In the remaining twelve pages, a tirade against the war lists the casualties, weapons used, and nations involved, thus revealing the primary purpose of the graphic novel. The book is accompanied by a filmography and bibliography, listing the key literary and cinematic works on World War I.
Characters
•Binet is a private in the French army.
•Faucheux is Binet’s companion.
•Village boy is a child who watches a dogfight with Binet and later loses his life while wearing Faucheux’s uniform.
•Unnamed soldier-narrator is a member of Binet’s company and tells Binet’s story.
•Lafont is a soldier who recounts the immobilization frenzy.
•Gaspard is an unpopular soldier with an insatiable appetite.
•Huet is a soldier haunted by the possibility of having killed a Belgian woman and her child, used as human shields by the Germans but nonetheless shot at by the French army.
•Helmut is a notorious German sniper who is never shown from the front and who kills Huet.
•Ackermann is a soldier killed by Helmut while trying to remove Huet’s body from the barbed wire beyond the trenches.
•Mazure is a French soldier who meets a German soldier, Werner, while seeking refuge in an abandoned church. Both are eventually killed by the French.
•Ducon is a soldier who describes his own and his comrades’ traumatic experiences in the longest section of the book.
•Bouvreuil is a creative blacksmith whose regular letters to his wife, Edith, are narrated in detail.
•Prunier is a friend of Bouvreuil who shoots him out of mercy and is last shown shouting for help amid the wreckage of an explosion.
Artistic Style
Tardi’s works are almost always situated in the belle époque and the first half of the twentieth century. While many of his works are vividly colored, It Was the War of the Trenches is in black and white. This befits the somber theme of the book, even though Tardi’s other works on the war are colored. Complementing the nightmarish content of the scenes, color is replaced by strong chiaroscuro effects. The increasingly macabre imagery also differs starkly from the often humorous noir atmosphere of his works not set in the belle époque.
Moebius’s influence on Tardi is particularly evident in the dynamic page layouts and the frequently curvilinear panel shapes that alternate with the regular row-long panels. However, Tardi’s panels distinguish themselves from Moebius’s radical forms by emphasizing the action over the ornamentation.
The layout is more consistent in the second section of the graphic novel, with each page typically divided into three rows. Aside from creating a rhythmic reading pace, the division into three parts alludes to both the French flag and the Christian holy trinity. The panel variations, including the varying dramatic foci, recall the cinematic tool of shifting viewpoints.

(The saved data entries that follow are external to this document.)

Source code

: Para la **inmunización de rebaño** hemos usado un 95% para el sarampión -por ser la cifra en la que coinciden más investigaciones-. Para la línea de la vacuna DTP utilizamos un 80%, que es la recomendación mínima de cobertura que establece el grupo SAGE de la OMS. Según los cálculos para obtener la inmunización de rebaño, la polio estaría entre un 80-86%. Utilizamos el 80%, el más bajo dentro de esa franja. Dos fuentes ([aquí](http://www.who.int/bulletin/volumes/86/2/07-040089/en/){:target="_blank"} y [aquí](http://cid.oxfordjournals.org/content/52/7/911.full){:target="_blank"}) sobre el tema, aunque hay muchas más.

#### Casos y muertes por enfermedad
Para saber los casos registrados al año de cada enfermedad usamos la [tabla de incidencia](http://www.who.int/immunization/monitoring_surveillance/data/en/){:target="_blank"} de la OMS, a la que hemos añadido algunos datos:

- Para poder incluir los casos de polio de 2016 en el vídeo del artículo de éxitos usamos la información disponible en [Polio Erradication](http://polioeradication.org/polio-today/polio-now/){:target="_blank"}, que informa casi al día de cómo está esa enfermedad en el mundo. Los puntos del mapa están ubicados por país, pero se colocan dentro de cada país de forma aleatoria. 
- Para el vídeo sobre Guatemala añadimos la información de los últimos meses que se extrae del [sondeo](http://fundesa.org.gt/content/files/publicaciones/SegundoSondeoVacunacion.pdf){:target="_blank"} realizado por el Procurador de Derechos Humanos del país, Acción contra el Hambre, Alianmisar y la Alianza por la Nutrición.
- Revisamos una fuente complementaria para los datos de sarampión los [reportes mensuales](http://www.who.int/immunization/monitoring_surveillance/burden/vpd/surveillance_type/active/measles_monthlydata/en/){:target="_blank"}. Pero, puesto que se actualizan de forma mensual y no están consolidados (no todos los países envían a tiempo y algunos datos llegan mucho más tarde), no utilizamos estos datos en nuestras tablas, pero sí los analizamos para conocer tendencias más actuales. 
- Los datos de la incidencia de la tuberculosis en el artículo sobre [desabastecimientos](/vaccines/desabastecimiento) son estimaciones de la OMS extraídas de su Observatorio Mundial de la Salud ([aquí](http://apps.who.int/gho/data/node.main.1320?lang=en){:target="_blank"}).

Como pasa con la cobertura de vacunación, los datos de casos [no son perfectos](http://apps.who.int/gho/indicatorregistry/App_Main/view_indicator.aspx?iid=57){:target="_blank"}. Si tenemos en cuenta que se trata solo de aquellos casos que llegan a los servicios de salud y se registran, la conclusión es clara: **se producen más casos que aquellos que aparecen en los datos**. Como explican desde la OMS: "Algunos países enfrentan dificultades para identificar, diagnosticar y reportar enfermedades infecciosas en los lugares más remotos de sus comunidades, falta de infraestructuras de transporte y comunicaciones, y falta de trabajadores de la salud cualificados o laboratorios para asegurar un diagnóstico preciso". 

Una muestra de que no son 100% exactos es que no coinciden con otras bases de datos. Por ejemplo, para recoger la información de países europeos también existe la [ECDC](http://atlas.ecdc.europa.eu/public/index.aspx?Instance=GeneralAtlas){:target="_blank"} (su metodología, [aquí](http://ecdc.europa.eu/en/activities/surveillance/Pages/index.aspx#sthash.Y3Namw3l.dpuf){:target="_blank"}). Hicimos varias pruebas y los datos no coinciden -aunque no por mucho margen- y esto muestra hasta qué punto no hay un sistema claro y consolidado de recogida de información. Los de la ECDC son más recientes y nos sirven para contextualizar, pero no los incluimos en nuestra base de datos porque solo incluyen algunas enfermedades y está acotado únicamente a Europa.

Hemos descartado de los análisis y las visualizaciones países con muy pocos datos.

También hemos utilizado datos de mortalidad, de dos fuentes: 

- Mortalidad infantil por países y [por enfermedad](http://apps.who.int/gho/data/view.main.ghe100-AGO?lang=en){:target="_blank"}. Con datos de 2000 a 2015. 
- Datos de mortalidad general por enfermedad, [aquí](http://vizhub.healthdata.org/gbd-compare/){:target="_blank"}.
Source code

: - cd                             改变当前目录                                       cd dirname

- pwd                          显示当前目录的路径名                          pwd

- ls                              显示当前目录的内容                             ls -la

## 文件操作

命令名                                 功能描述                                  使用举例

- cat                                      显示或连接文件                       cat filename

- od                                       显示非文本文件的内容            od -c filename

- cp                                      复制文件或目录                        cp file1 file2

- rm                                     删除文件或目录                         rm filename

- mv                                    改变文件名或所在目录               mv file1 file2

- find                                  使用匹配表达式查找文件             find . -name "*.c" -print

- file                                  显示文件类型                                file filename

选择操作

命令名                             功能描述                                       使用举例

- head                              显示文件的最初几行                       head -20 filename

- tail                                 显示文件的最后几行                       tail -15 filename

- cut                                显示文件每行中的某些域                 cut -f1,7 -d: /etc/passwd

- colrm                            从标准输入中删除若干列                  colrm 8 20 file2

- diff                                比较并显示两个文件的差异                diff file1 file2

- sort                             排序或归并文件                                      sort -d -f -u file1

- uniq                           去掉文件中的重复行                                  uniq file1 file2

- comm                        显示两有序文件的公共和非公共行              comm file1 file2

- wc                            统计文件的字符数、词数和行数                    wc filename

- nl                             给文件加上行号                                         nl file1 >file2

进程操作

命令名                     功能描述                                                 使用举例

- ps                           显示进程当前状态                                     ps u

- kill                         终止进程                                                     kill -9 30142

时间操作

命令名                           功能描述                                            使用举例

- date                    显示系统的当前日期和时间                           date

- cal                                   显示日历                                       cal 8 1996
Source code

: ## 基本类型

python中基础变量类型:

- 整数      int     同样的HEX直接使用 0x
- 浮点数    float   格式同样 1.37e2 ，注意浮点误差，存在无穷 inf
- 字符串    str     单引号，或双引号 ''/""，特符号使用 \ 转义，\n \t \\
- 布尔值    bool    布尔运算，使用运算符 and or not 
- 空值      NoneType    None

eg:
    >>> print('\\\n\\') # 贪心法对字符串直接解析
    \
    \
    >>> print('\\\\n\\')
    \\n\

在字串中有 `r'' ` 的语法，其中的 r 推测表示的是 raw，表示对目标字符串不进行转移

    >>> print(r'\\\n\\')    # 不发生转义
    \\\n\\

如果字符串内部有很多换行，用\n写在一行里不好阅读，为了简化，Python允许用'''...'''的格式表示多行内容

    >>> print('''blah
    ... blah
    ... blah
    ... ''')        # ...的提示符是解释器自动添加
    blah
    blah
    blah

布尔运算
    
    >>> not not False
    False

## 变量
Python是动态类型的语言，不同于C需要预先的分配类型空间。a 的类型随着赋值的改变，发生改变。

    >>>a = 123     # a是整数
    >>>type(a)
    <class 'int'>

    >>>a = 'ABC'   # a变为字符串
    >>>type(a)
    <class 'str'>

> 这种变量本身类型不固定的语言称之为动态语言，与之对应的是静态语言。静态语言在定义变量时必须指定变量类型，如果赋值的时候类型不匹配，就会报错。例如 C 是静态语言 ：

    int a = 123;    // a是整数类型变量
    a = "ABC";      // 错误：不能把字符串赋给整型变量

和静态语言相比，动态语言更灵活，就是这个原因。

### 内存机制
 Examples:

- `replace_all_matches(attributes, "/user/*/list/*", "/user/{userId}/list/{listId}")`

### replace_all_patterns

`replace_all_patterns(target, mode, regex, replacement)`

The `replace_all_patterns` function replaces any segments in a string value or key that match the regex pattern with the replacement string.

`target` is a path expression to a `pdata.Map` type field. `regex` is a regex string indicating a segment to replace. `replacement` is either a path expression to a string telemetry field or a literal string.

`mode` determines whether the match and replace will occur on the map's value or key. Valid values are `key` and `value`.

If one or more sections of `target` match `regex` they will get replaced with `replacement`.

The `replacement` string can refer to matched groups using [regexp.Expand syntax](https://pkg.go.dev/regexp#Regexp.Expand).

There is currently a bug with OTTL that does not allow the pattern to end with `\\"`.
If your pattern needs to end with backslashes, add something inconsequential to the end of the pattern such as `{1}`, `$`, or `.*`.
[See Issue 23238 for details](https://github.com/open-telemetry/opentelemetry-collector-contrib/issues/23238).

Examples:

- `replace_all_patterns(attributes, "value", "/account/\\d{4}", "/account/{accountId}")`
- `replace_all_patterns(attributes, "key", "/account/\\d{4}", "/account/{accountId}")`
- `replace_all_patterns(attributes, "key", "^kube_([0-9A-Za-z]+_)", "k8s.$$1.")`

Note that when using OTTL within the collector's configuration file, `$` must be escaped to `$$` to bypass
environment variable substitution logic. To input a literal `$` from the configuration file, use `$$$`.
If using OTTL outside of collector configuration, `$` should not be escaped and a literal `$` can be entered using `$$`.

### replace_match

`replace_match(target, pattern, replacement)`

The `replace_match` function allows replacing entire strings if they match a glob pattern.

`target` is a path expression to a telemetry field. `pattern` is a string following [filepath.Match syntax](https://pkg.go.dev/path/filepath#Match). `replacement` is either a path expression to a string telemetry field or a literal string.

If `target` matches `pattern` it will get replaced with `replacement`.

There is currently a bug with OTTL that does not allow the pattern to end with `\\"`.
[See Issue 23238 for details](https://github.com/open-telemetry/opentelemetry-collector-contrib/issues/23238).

Similarly, the deliberate distance between the events and the narration is made obvious in the first section, in which the narrator likens the war to a theater experience. The soldiers are rarely seen from a perspective closer than medium range. There is a lack of smooth transitions between the panels, making each panel resemble a photograph or a film still, in keeping with the book’s themes of recording and remembering.
Themes
The documentary mode of the visuals and narration emphasizes the story’s incorporation of a major event ensconced in collective memory. This is also supported by the accurate visual details and quotations of prominent political and literary figures of World War I.
The book’s central theme is the horror of war and the inexcusability of the extensive human suffering and costs involved. The protest against warfare is realized by the detailed depictions of death and destruction. The word-image narration is also marked by other concepts that come to the forefront during war, such as dehumanization, lack of individuality, and the human tendency toward brutality seen in the modern era.
The emptiness of patriotism is also evident from the beginning, via Binet’s remarks, and is later emphasized through the juxtaposition of excerpts from patriotic speeches with images of dying soldiers. The soldiers’ stories beyond the front lines are rarely elaborated upon, and the frequent transitions between narrators and years emphasize the soldiers’ commonalities as unwilling participants destined to lose their lives in a senseless war. The fact that some of the soldiers are killed by their own countrymen exacerbates the absurdity of the situation. Likewise, the guilt and pangs of conscience that soldiers such as Huet and Ducon are unable to overcome link collective suffering with collective responsibility, which is also underscored in most of the narrators’ direct statements to the reader.
Impact
Tardi is one of the exemplary artists whose work simultaneously displays the influence of and subverts the tenets of Belgian artist Hergé’s clear-line style of art. In addition, It Was the War of the Trenches exemplifies the move away from brief, lighthearted comics toward longer narratives that explore serious themes. At more than 120 pages, the graphic novel is almost triple the length of the typical French comic book.
It is significant that almost a decade separates the creation of the two sections of the book and that this time period corresponds roughly to the zenith of the alternative comics movement and the popularization of the term “graphic novel.” Consequently, It Was the War of the Trenches exemplifies the use of comics as a medium of protest, breaking away from the conventional formats of comic books characterized as graphic novels.
This change within the work of Tardi is highlighted by not only a more symbolically dense artistic style but also the inclusion of quotes from literary works such as Louis-Ferdinand Céline’s Voyage au bout de la nuit (1932; Journey to the End of the Night, 1934) and Gabriel Chevallier’s La Peur (1930; Fear, 2009) and from contemporaneous patriotic speeches. Similarly, the second section of the graphic novel also employs visual symbols, predominantly that of Christ on the cross. Functioning as an ironic complement to the Abbot’s words, additional Christian allusions include the blood-stained shirt, reminiscent of the Veil of Veronica, held up on the book’s penultimate page. Notably, despite the destruction shown in the beginning of the book, the first onomatopoeic instance is Binet’s scream during his nightmare. The avoidance of this comics convention is yet another indicator of the gravity of the subject matter. In retrospect, the book, with its weighty content and multilayered visual and verbal techniques, can be seen as a predecessor of later graphic novels with rebellious and journalistic strains, such as Joe Sacco’s Palestine (1996) and Emmanuel Guibert’s The Photographer (2009).
Further Reading
Folman, Ari, and David Polonsky. Waltz with Bashir: A Lebanon War Story (2009).
Guibert, Emmanuel. Alan’s War: The Memoires of G.I. Alan Cope (2008).
Manchette, Jean-Patrick, and Jacques Tardi. Like a Sniper Lining Up His Shot (2011).
Bibliography
Beaty, Bart. Unpopular Culture: Transforming the European Comic Book in the 1990’s. Toronto: University of Toronto Press, 2007.
Groensteen, Thierry. The System of Comics. Translated by Bart Beaty and Nick Nguyen. Jackson: University Press of Mississippi, 2007.
McCloud, Scott. Understanding Comics: The Invisible Art. New York: HarperCollins, 1994.
Screech, Matthew. Masters of the Ninth Art: Bandes Dessinées and Franco-Belgian Identity. Liverpool, England: Liverpool University Press, 2005.